◆ Data shown:
---

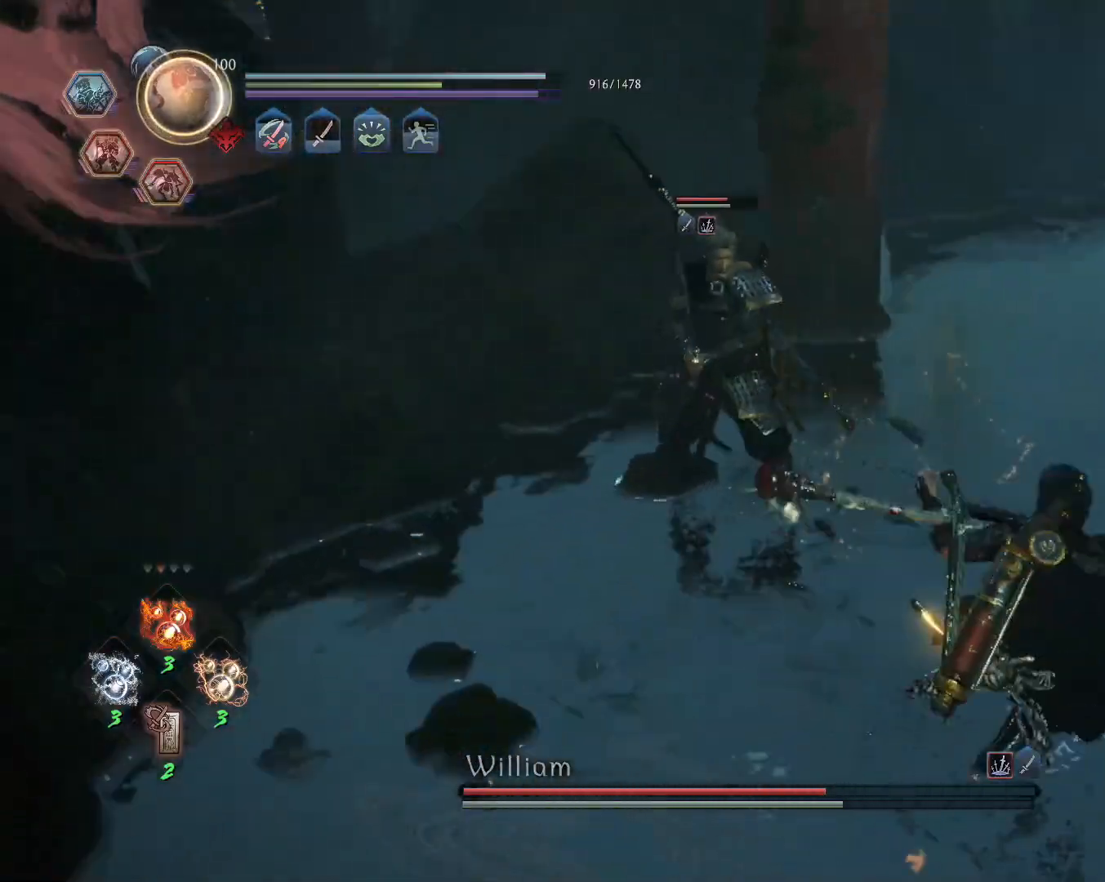
{"buttons": [], "left_stick": "right", "right_stick": "center", "events": [[17, "R1", "up"], [67, "CROSS", "down"], [117, "R1", "down"], [167, "CIRCLE", "down"], [183, "CROSS", "up"], [250, "CIRCLE", "up"], [250, "R1", "up"], [367, "L1", "up"]]}
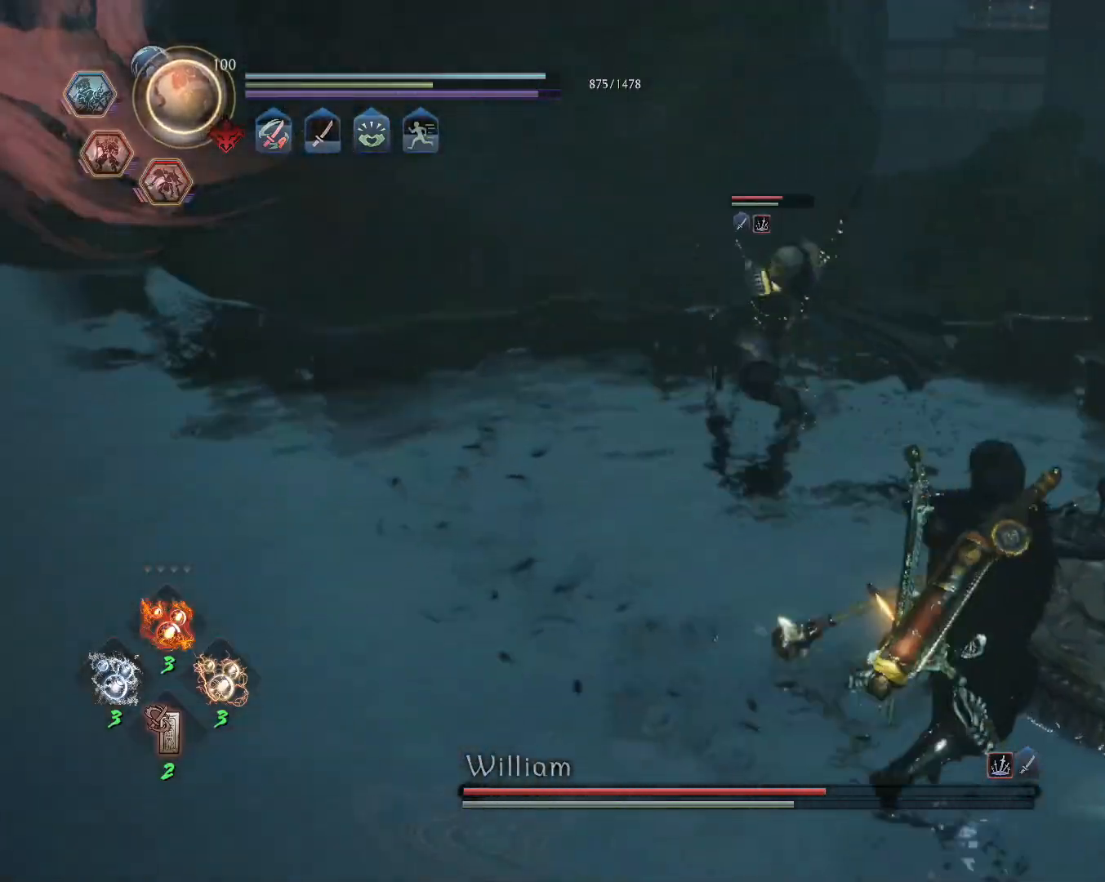
{"buttons": ["SQUARE"], "left_stick": "center", "right_stick": "center", "events": [[200, "R1", "down"], [233, "SQUARE", "down"], [267, "left_stick", "down-right"], [333, "R1", "up"], [333, "SQUARE", "up"], [433, "SQUARE", "down"], [500, "left_stick", "center"]]}
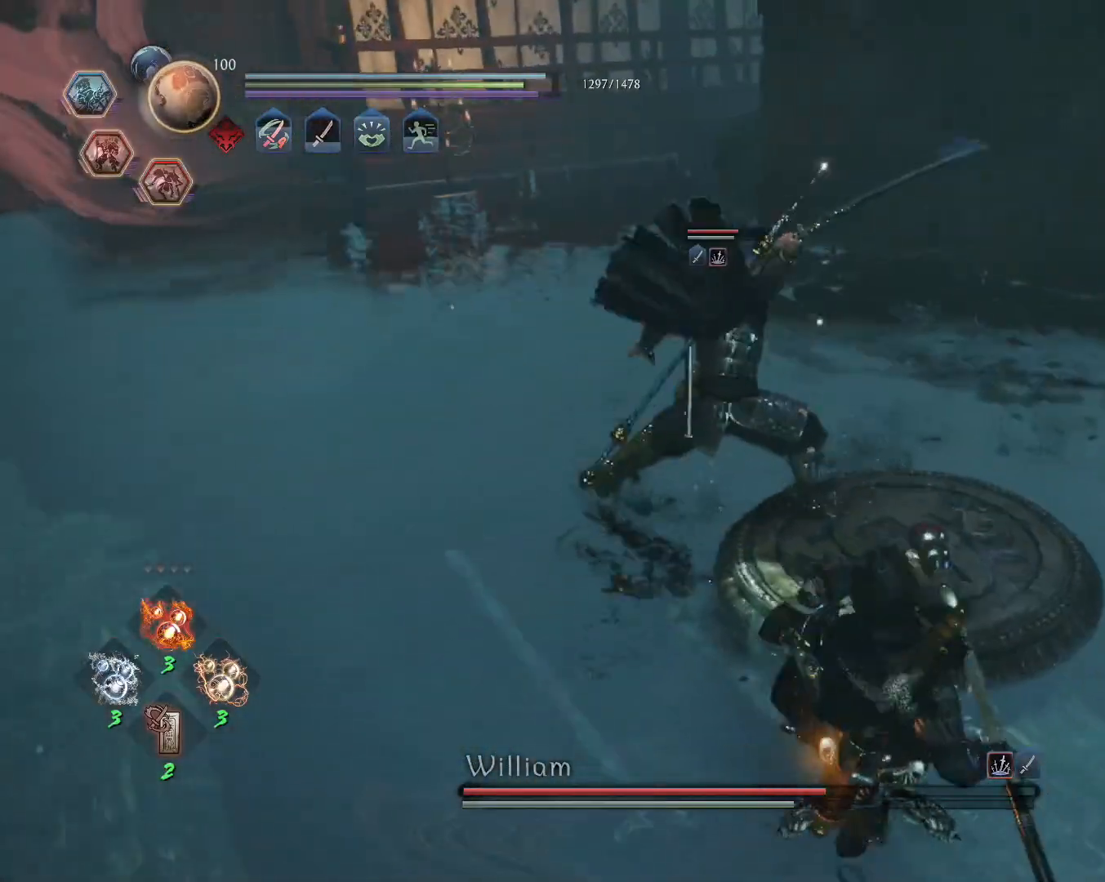
{"buttons": ["TRIANGLE"], "left_stick": "center", "right_stick": "center", "events": [[33, "SQUARE", "up"], [500, "TRIANGLE", "down"]]}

---

◆ Exercise:
Omit the images; transcribe the listing verbatim.

◆ Answer for this exercise:
{"buttons": [], "left_stick": "right", "right_stick": "center", "events": [[17, "R1", "up"], [67, "CROSS", "down"], [117, "R1", "down"], [167, "CIRCLE", "down"], [183, "CROSS", "up"], [250, "CIRCLE", "up"], [250, "R1", "up"], [367, "L1", "up"]]}
{"buttons": ["SQUARE"], "left_stick": "center", "right_stick": "center", "events": [[200, "R1", "down"], [233, "SQUARE", "down"], [267, "left_stick", "down-right"], [333, "R1", "up"], [333, "SQUARE", "up"], [433, "SQUARE", "down"], [500, "left_stick", "center"]]}
{"buttons": ["TRIANGLE"], "left_stick": "center", "right_stick": "center", "events": [[33, "SQUARE", "up"], [500, "TRIANGLE", "down"]]}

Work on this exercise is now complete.